__Task objective__. Search the data below for the string "lines". Extract every line that contains it.

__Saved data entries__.
********

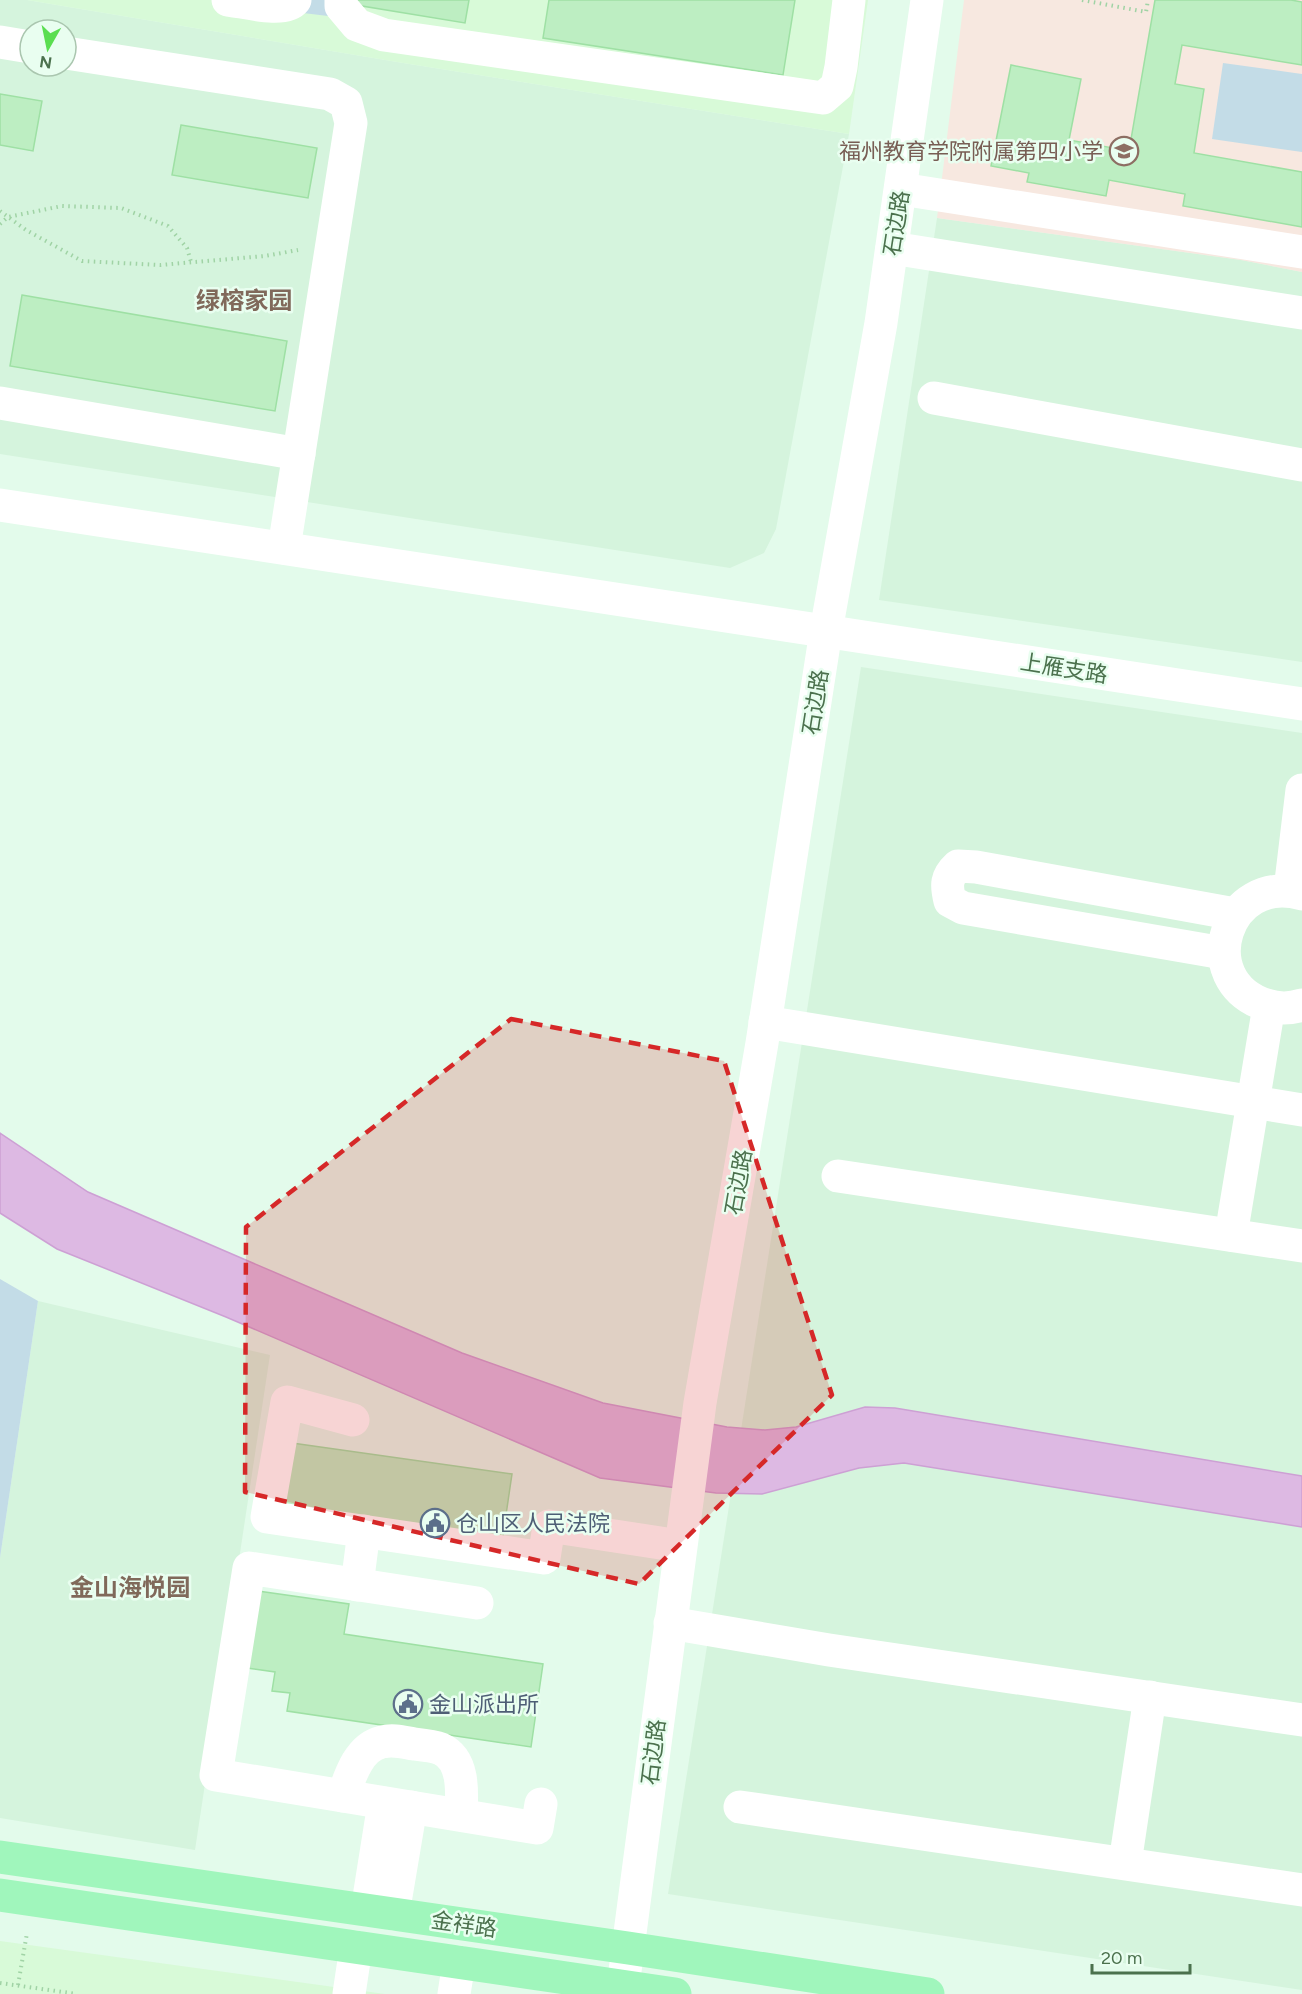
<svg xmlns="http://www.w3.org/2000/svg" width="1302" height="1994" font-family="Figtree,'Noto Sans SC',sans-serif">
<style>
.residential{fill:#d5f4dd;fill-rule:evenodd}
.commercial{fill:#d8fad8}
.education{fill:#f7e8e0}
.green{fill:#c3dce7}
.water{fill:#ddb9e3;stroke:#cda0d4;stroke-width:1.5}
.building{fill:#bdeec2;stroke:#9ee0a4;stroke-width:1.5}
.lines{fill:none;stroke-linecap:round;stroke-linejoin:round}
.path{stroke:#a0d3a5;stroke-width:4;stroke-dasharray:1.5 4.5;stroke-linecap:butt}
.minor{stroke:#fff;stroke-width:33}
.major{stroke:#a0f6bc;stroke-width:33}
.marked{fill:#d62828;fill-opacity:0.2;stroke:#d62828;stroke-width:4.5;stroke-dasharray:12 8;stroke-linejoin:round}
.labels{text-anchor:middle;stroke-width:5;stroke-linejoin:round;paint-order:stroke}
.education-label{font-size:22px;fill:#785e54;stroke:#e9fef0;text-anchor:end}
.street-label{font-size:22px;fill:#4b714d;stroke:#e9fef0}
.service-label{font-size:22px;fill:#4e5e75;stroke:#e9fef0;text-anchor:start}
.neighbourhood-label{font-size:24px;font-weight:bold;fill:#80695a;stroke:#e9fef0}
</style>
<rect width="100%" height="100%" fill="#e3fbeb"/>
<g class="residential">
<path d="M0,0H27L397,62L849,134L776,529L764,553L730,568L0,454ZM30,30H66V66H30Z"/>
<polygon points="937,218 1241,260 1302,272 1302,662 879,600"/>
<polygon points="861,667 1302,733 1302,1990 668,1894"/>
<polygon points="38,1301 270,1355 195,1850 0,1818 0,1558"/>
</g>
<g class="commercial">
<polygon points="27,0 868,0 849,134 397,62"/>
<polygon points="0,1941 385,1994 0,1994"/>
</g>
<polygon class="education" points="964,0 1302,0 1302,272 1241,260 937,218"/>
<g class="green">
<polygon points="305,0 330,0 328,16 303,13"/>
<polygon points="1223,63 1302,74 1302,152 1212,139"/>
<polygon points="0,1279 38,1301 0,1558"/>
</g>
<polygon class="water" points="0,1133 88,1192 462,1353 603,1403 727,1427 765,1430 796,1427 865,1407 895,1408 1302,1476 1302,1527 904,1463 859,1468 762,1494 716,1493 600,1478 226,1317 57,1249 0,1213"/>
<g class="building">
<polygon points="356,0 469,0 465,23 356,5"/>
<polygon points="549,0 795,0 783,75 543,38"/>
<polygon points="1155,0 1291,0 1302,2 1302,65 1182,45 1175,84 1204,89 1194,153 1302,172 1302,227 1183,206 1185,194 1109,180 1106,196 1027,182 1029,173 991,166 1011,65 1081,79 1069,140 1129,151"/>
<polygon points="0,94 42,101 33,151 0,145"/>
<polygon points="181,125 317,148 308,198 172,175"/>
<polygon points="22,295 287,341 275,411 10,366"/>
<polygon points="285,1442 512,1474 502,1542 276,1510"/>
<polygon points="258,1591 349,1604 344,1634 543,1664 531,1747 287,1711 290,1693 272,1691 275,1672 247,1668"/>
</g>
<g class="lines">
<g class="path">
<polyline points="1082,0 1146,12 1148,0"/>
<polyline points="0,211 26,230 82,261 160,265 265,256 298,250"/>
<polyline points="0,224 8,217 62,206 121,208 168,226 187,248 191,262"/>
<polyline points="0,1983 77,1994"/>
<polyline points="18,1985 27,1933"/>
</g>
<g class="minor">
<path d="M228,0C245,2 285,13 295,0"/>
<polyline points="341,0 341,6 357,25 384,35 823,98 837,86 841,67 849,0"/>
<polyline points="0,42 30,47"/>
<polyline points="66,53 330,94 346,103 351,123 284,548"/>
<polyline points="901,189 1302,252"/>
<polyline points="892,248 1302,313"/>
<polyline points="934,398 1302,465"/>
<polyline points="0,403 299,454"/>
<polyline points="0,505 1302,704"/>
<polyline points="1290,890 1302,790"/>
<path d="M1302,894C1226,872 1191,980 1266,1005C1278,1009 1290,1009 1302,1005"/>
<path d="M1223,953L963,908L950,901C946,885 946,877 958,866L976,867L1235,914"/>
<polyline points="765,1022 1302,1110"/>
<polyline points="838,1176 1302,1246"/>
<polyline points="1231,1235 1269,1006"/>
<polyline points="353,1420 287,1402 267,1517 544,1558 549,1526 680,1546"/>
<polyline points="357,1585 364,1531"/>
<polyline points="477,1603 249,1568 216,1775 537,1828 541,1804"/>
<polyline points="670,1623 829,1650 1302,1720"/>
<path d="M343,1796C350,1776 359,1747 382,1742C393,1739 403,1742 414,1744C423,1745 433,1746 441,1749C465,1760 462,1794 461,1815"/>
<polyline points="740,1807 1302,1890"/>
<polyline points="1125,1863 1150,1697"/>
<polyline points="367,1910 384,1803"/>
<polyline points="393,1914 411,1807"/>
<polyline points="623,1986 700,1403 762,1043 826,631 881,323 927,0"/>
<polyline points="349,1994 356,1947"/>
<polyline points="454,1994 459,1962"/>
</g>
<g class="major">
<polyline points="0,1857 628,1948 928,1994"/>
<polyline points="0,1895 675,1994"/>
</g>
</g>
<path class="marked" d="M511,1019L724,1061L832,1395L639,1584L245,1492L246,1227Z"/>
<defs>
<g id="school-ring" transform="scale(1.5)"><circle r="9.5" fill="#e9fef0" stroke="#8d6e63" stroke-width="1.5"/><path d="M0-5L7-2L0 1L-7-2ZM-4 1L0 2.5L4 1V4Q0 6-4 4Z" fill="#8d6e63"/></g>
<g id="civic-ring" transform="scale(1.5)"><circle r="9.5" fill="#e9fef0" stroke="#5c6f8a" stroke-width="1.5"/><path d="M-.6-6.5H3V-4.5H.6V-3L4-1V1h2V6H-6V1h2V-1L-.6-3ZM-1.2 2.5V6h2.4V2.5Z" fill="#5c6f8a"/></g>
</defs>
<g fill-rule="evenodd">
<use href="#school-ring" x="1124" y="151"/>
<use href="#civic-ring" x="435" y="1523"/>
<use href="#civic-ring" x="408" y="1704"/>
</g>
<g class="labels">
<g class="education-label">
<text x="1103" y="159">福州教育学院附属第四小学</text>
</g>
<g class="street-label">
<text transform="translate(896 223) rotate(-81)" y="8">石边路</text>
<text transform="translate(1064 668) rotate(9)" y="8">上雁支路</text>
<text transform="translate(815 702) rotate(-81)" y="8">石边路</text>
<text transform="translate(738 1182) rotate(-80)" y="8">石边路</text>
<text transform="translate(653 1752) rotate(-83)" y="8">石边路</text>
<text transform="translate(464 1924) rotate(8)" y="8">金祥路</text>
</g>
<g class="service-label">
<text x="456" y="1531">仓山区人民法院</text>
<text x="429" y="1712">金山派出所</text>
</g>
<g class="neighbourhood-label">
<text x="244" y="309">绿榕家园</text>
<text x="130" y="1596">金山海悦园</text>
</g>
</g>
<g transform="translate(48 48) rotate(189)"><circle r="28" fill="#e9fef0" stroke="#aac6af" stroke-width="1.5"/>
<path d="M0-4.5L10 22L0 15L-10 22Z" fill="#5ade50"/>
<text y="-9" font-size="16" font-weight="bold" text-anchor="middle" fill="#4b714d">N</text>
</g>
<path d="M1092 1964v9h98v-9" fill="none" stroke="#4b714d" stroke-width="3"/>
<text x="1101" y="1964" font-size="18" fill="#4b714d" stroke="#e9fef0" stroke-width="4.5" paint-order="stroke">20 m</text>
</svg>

********

__Exercise answer__.
.lines{fill:none;stroke-linecap:round;stroke-linejoin:round}
<g class="lines">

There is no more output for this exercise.